Start of Given records
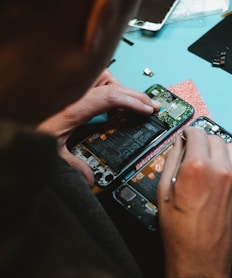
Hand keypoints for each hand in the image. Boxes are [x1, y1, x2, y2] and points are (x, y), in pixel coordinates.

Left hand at [38, 69, 159, 185]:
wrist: (12, 117)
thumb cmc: (28, 129)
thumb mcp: (52, 152)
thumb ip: (73, 165)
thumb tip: (90, 178)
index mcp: (74, 108)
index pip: (111, 97)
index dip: (133, 101)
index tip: (148, 109)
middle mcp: (76, 93)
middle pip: (112, 83)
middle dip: (135, 94)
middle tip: (150, 105)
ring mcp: (75, 88)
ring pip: (105, 77)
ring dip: (121, 88)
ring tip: (132, 102)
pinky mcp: (73, 88)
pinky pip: (97, 80)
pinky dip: (109, 87)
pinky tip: (113, 100)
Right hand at [157, 127, 231, 277]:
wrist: (201, 259)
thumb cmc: (181, 233)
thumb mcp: (164, 192)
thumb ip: (172, 160)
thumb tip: (177, 144)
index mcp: (197, 168)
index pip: (197, 133)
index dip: (189, 132)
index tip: (187, 135)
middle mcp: (222, 170)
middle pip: (215, 138)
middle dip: (203, 140)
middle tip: (195, 149)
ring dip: (219, 148)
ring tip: (209, 159)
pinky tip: (222, 171)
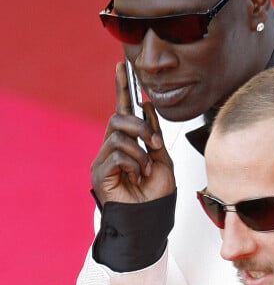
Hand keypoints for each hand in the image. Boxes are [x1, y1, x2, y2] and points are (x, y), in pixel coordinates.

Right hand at [91, 62, 175, 204]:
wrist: (152, 218)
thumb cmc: (156, 193)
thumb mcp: (162, 158)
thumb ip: (153, 133)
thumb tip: (148, 104)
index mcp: (129, 141)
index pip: (123, 110)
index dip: (122, 88)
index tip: (122, 66)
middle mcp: (113, 147)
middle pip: (117, 118)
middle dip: (140, 126)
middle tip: (155, 144)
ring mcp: (104, 160)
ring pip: (118, 136)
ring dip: (140, 152)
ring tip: (146, 170)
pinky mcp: (99, 173)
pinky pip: (116, 155)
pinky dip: (133, 164)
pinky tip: (137, 177)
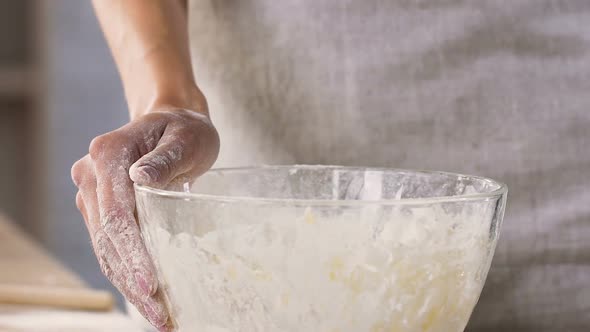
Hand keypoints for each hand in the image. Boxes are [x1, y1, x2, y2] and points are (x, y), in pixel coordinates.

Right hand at [71, 105, 218, 328]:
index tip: (151, 285)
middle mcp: (91, 174)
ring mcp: (92, 192)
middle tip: (159, 315)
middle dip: (132, 279)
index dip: (132, 252)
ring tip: (156, 316)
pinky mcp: (100, 207)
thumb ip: (166, 157)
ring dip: (127, 284)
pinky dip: (125, 272)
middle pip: (108, 237)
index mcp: (108, 153)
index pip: (117, 213)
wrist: (172, 122)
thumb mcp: (187, 137)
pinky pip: (109, 245)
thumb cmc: (185, 129)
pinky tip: (144, 296)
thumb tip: (141, 179)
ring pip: (104, 248)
End of Given records
*Required action*. Except for the pictures, give the data again word for word.

*Solution to the problem*.
Hand keypoints for each hand in the image. Boxes are [x1, y1, x2, y2] and points are (x, y), in pixel coordinates.

Left hand at [38, 69, 159, 185]:
wrist: (12, 117)
thumb cmc: (28, 129)
thumb mcp: (52, 152)
thumb ip: (73, 165)
thumb tip: (90, 178)
index mcp: (74, 108)
index pip: (111, 97)
index dip: (133, 101)
index tip: (148, 109)
middle mcp: (76, 93)
middle pip: (112, 83)
middle dip: (135, 94)
middle tip: (150, 105)
ring mcp: (75, 88)
ring pip: (105, 77)
ring dip: (121, 88)
ring tip: (132, 102)
pinky mcp: (73, 88)
pinky pip: (97, 80)
pinky dip: (109, 87)
pinky tip: (113, 100)
Right hand at [157, 127, 231, 277]:
wrist: (201, 259)
thumb cmc: (181, 233)
thumb mcp: (164, 192)
thumb ip: (172, 160)
thumb tip: (177, 144)
index mcp: (197, 168)
index pip: (197, 133)
index dip: (189, 132)
index tip: (187, 135)
middle mcp: (222, 170)
middle pip: (215, 138)
middle dip: (203, 140)
middle tip: (195, 149)
ring dip: (219, 148)
ring tip: (209, 159)
pinky tip: (222, 171)
Hand keypoints for each hand in the image. Boxes are [x1, y1, x2, y2] and points are (x, y), in pixel coordinates.

Right hand at [91, 62, 175, 204]:
wrist: (152, 218)
thumb cmc: (156, 193)
thumb mcp: (162, 158)
thumb ip: (153, 133)
thumb tip: (148, 104)
index mcp: (129, 141)
index pip: (123, 110)
index dip: (122, 88)
index tip: (122, 66)
middle mcp: (113, 147)
middle pip: (117, 118)
middle dip: (140, 126)
middle tip: (155, 144)
ring mcp: (104, 160)
ring pip: (118, 136)
ring dip: (140, 152)
ring tip: (146, 170)
pinky mcp: (99, 173)
pinky pip: (116, 155)
pinky dip: (133, 164)
pinky tip: (137, 177)
Hand keypoints for each hand in the image. Boxes are [x1, y1, x2, y2] and points are (x, y), in pixel coordinates.

Right hand at [71, 105, 218, 328]:
index tip: (151, 285)
middle mcp: (91, 174)
ring mcp: (92, 192)
middle tip: (159, 315)
middle dip: (132, 279)
index dip: (132, 252)
ring tip: (156, 316)
pinky mcp: (100, 207)
thumb ip: (166, 157)
ring dip: (127, 284)
pinky dip: (125, 272)
middle pip: (108, 237)
index mcp: (108, 153)
index pip: (117, 213)
wrist: (172, 122)
thumb mcp: (187, 137)
pinky pip: (109, 245)
thumb cmc: (185, 129)
pinky tip: (144, 296)
thumb tip: (141, 179)
ring pip: (104, 248)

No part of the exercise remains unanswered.